HB 271 (Rep. Matt Claman, D-Anchorage) — Smoking is banned in public, but a town or borough can opt out of the statewide ban.

HB 272 (Rep. Andy Josephson, D-Anchorage) — Creates the Tangle Lakes State Game Refuge.

HB 273 (Rep. Sam Kito III, D-Juneau) — The Marijuana Control Board can keep operating until 2024.

HB 274 (Kito) — The state’s board of psychologists can keep operating through 2026.

HB 275 (Kito) — The state’s board of massage therapists can keep operating through 2022.

HB 276 (Rep. Gabrielle LeDoux, R-Anchorage) — Harassment and discrimination cases in the Legislature get referred to the Select Committee on Legislative Ethics, and if the Legislative Affairs Agency investigates a case, it has to provide a final report to the House and Senate leaders.

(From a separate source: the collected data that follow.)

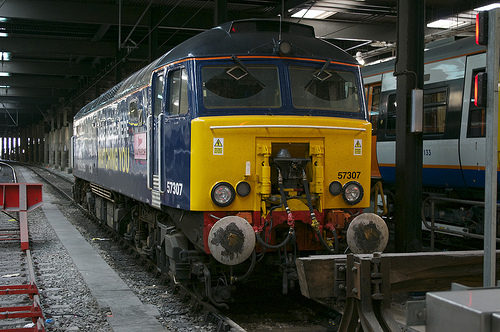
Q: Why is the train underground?
A: In the subway.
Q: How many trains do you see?
A: Two.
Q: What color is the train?
A: Yellow and blue.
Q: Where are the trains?
A: On the tracks.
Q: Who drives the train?
A: An engineer.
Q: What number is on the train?
A: 57307.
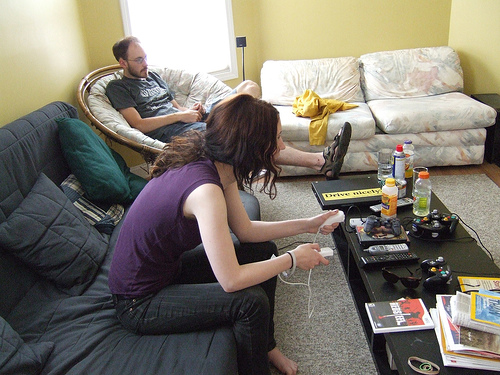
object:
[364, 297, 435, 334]
game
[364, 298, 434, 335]
box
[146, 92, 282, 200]
hair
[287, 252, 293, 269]
black band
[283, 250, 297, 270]
wrist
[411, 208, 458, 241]
game controllers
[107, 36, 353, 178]
man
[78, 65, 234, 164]
chair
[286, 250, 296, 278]
bracelet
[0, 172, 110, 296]
throw pillow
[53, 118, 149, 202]
throw pillow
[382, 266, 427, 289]
sun glasses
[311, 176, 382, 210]
case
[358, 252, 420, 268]
remote control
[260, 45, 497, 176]
sofa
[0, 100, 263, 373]
couch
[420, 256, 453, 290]
controller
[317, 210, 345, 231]
controller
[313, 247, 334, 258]
controller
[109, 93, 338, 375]
girl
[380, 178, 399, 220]
bottle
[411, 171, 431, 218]
bottle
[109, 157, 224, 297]
purple shirt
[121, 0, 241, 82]
window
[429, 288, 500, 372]
magazine stack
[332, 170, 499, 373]
coffee table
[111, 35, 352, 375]
couple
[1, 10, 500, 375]
living room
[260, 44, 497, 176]
love seat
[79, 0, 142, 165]
wall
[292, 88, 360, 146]
clothing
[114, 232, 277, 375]
jeans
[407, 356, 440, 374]
bands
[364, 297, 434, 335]
wii game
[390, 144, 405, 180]
wd-40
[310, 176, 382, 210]
laptop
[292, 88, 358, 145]
blanket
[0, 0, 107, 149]
wall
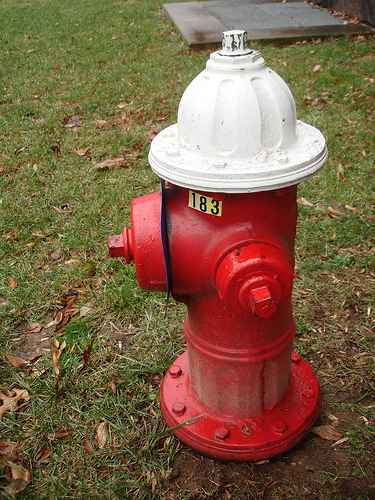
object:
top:
[147, 28, 330, 199]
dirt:
[171, 427, 374, 499]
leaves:
[90, 415, 108, 451]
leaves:
[0, 383, 29, 420]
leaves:
[3, 351, 26, 372]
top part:
[217, 30, 253, 58]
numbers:
[207, 198, 220, 218]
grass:
[0, 0, 374, 499]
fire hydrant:
[105, 29, 328, 464]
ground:
[0, 0, 374, 498]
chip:
[239, 422, 250, 436]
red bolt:
[214, 425, 229, 438]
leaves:
[339, 15, 361, 27]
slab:
[162, 0, 371, 52]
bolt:
[221, 28, 247, 55]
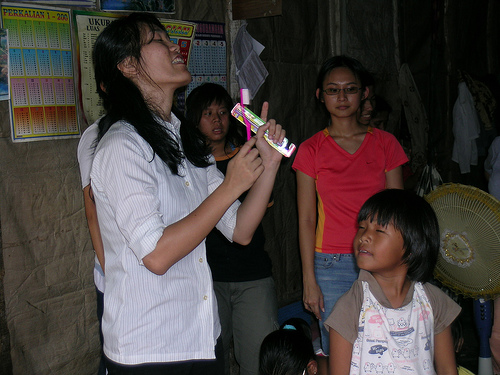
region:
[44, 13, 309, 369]
lady holding toothbrush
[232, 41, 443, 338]
lady wearing red top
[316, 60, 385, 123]
lady wearing glasses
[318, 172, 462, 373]
child sitting looking at lady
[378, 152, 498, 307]
yellow fan with sparkles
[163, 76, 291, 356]
lady wearing orange and black shirt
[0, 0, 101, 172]
colorful calendar on wall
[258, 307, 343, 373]
lady wearing blue hair tie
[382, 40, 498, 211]
hanging coats in background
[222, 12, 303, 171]
paper on the wall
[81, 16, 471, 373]
A group of people standing around in a room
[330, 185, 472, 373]
A young child sitting down in a chair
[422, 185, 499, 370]
A fan sitting off to the side.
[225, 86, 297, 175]
Toothbrushes in the woman's hands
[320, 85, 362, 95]
The glasses on the other woman's face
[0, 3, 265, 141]
Signs on the wall behind the women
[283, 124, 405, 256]
The pink and yellow shirt on the woman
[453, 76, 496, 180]
Clothes hanging off to the side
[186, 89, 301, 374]
A young girl standing in the back.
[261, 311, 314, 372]
The head of somebody sitting down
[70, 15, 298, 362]
The woman is giving a presentation.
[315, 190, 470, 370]
The child is wearing a t-shirt.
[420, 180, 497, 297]
A fan.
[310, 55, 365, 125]
The woman is wearing glasses.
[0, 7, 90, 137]
A poster.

HB 277 (Rep. Scott Kawasaki, D-Fairbanks) — Creates Net Neutrality rules for Alaska.

House Resolutions

HJR 27 (Kito) — Proposes a constitutional amendment setting term limits for legislators.

Senate Bills

SB 135 (Sen. Peter Micciche, R-Soldotna) — Proposes a vote among Cook Inlet setnetters to reduce the number of fishermen by 40 percent. If it passes, the state will buy back permits at $260,000 each.

SB 136 (Sen. Anna MacKinnon, R-Eagle River) — Creates a system for restitution payments to be collected by the courts and given to crime victims.

SB 137 (Micciche) — Not introduced.

SB 138 (Micciche) — Lawmakers’ per diem expense payments are reduced if they don’t pass a budget quickly.